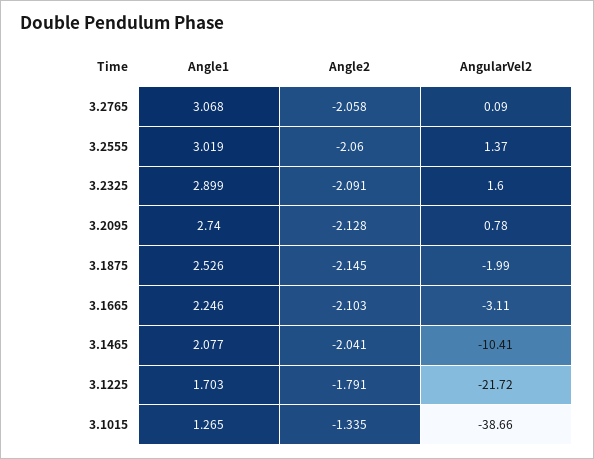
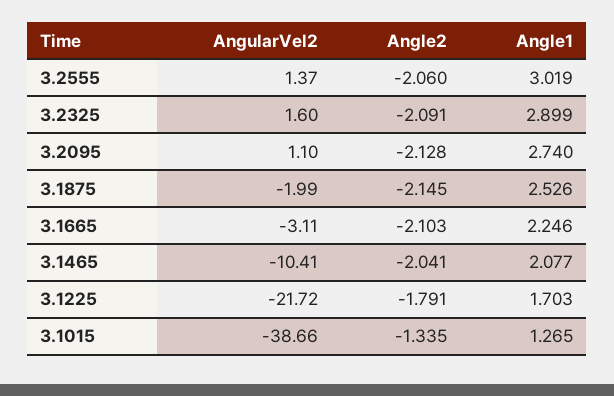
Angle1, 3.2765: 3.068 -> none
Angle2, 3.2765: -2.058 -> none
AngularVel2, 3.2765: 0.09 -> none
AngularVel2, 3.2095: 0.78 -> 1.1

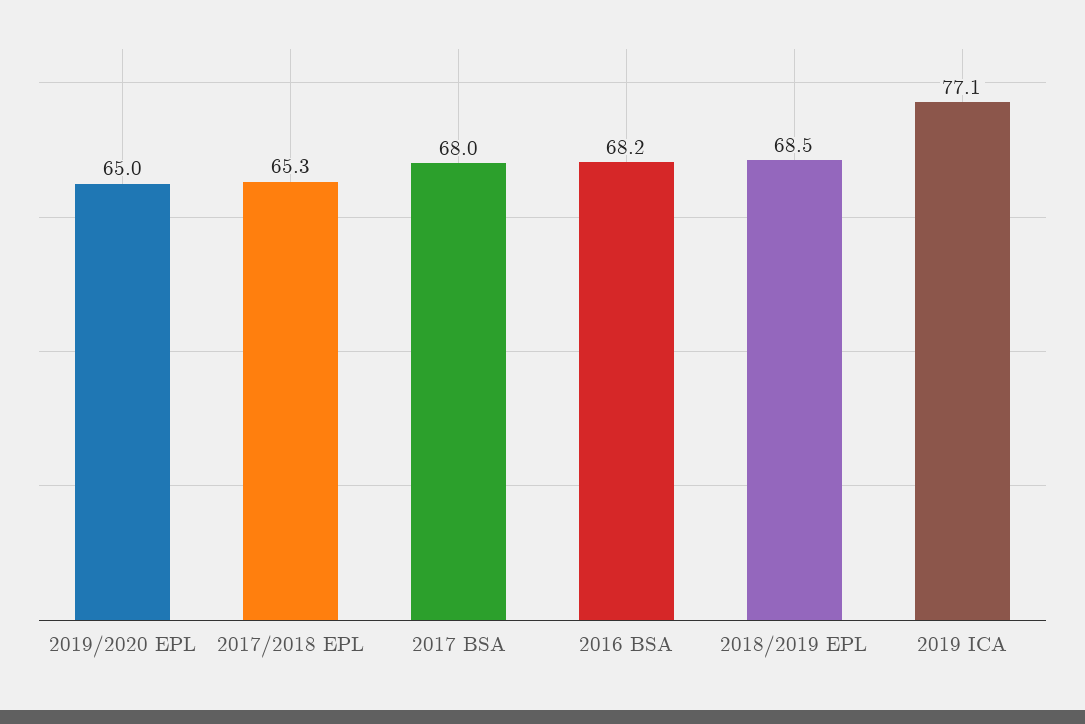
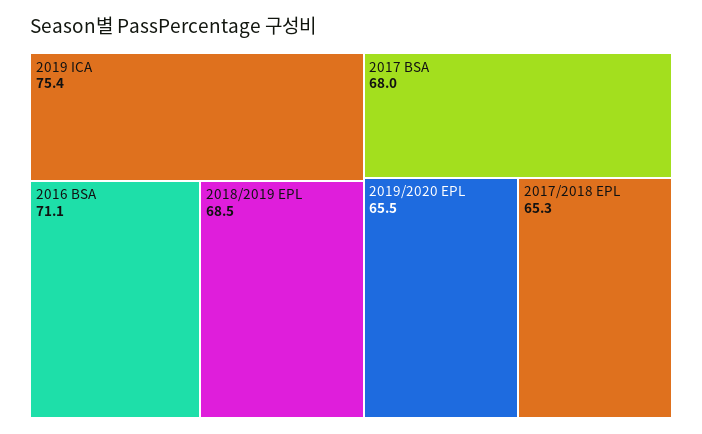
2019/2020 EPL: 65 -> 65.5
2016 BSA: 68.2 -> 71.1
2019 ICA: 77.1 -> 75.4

*Required action*: Going through the entries above, count the lines that include "none" and state only the result.

*Result of the exercise*: 3